An ancient village in Brazil may have been a ritual or ceremonial centre designed to resemble the Pleiades star cluster. Archaeologists made the discovery following a survey of pre-Hispanic stilt villages in the Maranhão estuaries of northeast Brazil. Among the villages studied, the site of Formoso stood out because of its unusual layout, ornate pottery, building size and length of use.
“It appears to us that the Formoso site may have been an elite ritual meeting site where sacred knowledge (like astronomy) was shared,” says archaeologist Christopher Davis of McHenry County College, in Illinois, who published the research with archaeologist Alexandre Guida Navarro of the Universidade Federal do Maranhão, Brazil, in the Journal of Archaeological Science: Reports.

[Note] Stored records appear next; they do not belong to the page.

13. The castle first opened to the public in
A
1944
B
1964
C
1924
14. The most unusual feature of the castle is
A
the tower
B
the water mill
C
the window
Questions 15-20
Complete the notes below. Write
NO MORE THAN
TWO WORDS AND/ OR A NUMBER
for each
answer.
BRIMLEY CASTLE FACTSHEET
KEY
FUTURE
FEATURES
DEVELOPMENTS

During the investigation of Formoso, the team discovered uniquely ornate pottery, featuring a blend of local and foreign styles, and clusters of stilts that once supported larger buildings than would be expected for houses. Among the various stilt villages surveyed, Formoso also showed the longest period of continuous use, its radiocarbon results revealing that it was established as early as 441CE and maintained for around 500 years—a sign of its importance.
Even more intriguingly, Navarro noticed that the stilt clusters that supported Formoso’s buildings didn’t match the rectangular or circular patterns normally followed by Amazonian stilt villages or villages on land. This gave Formoso an unusual layout. “We then considered other possible construction patterns (for defense, as fishing weirs, to reduce drag resistance of water currents or wind) and those scenarios didn’t fit either,” Davis says. It was only when the two archaeologists turned to constellation patterns that they discovered Formoso’s strong resemblance to the Pleiades, a star cluster that had great significance to Lower Amazonian cultures.

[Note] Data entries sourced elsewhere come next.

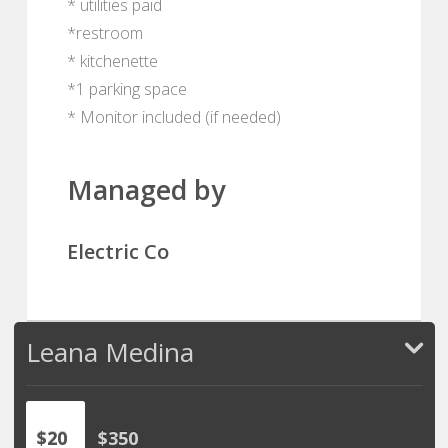
* utilities paid
*restroom
* kitchenette
*1 parking space
* Monitor included (if needed)
Managed by
Electric Co
Leana Medina
$20
$350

“Finding a resemblance to a constellation was a bit of a surprise, but it was not surprising that the star cluster was the Pleiades,” Davis says. “If any astronomy marker were used, it makes sense that it would have been the Pleiades.”
In the Lower Amazon, the appearance of the Pleiades marked the beginning of the dry season, a time when people fixed structural damage to their homes, repaired and repositioned fishing weirs and dams, and prepared their fields for the next growing season, Davis says. It was also when some cultures held rite of passage ceremonies and was the best time for people to travel long distances, either for trade or to meet family and friends. The star cluster itself was seen as a nest of bees or a honeycomb—an important trade item—or as a bundle of fire sticks used when preparing the fields.
“It was very challenging to find ways to test whether or not the similarity to the Pleiades was just by chance,” Davis says. “We had to learn and calculate several statistical correlation tests and probability to demonstrate that the resemblance is greater than 95% confidence—the standard level of confidence for scientific significance.”
Taken together, the evidence from Formoso suggests that the village was a seasonal ceremonial or ritual centre—explaining its long history of use—where people from different locations gathered, and that its arrangement was a homage to the Pleiades as a herald of the changing seasons.
For now, Formoso’s resemblance to the Pleiades is unique among the Amazonian stilt villages, and it might remain so, even with further research. “Ritual site significance for a traditional culture loses its potency when duplicated—in much the same way a ‘copycat’ reproduction of Stonehenge, St John’s Basilica, Mecca or even the Pentagon building would be rejected if they were ‘duplicated’,” Davis says. “The uniqueness of Formoso is what excites us the most, and it raises more questions about how old and widespread a teaching of astronomy lore for time-tracking purposes may have been practiced throughout the Americas.”